Bagaimana hukum berinvestasi pada kedua instrumen investasi tersebut? Apakah ada perbedaan di antara keduanya?
Syekh Dr Wissam menyampaikan, asal-usul obligasi pemerintah adalah sukuk atau sejenisnya. Seseorang membeli obligasi dan berinvestasi di dalamnya, di mana negara membuka bidang tersebut untuk memperkuat sektor investasinya sekaligus untuk menutup salah satu pintu ekonomi yang membutuhkan aliran dana dari obligasi.
Karena itu, menurut Syekh Wissam, berinvestasi pada obligasi yang dikeluarkan oleh pemerintah diperbolehkan secara syariat.
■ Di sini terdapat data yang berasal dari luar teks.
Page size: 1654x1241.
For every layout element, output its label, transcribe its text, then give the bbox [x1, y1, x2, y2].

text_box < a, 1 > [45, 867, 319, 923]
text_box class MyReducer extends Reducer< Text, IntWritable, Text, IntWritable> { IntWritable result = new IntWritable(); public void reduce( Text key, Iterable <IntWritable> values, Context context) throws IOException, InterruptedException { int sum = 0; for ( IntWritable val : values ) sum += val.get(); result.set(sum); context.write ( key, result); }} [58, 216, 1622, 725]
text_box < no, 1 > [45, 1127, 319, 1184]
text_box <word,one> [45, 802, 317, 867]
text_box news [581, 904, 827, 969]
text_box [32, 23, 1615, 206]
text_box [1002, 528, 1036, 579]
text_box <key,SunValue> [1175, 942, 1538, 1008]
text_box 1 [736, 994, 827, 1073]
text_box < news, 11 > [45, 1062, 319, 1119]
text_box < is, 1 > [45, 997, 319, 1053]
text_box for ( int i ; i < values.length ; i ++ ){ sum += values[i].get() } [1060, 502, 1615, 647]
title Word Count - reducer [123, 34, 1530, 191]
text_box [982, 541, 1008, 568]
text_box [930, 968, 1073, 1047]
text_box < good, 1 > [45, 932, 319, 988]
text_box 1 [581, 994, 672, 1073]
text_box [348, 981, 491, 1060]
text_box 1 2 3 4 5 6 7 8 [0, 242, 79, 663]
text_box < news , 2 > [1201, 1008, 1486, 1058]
Namun hal ini berbeda obligasi yang dikeluarkan oleh pihak atau lembaga non-pemerintah.
Syekh Wissam mengatakan, pihak non-pemerintah yang mengeluarkan obligasi harus memberi penjelasan yang rinci dan jelas mengenai asal-usul obligasinya pada masing-masing produk secara terpisah. "Sehingga menjadi jelas dan dapat dinilai secara syariat," katanya.
Syekh Wissam menyampaikan, detail dari obligasi perlu disampaikan secara rinci dan satu per satu serta secara terpisah agar menjadi jelas dan tergambar asal-usulnya dan kesesuaiannya terhadap syariat.
"Transaksi saham, obligasi pemerintah, dan sukuk syariah, itu semua sesuai dengan syariat dan dibolehkan menurut para ulama dan fuqaha," kata dia.
Adapun obligasi non-pemerintah, Syekh Wissam menganggapnya sebagai obligasi dengan bunga tetap di samping pokok hutangnya. "Obligasi non-pemerintah tidak sah menurut syariah karena memiliki potensi riba," tutur Syekh Wissam.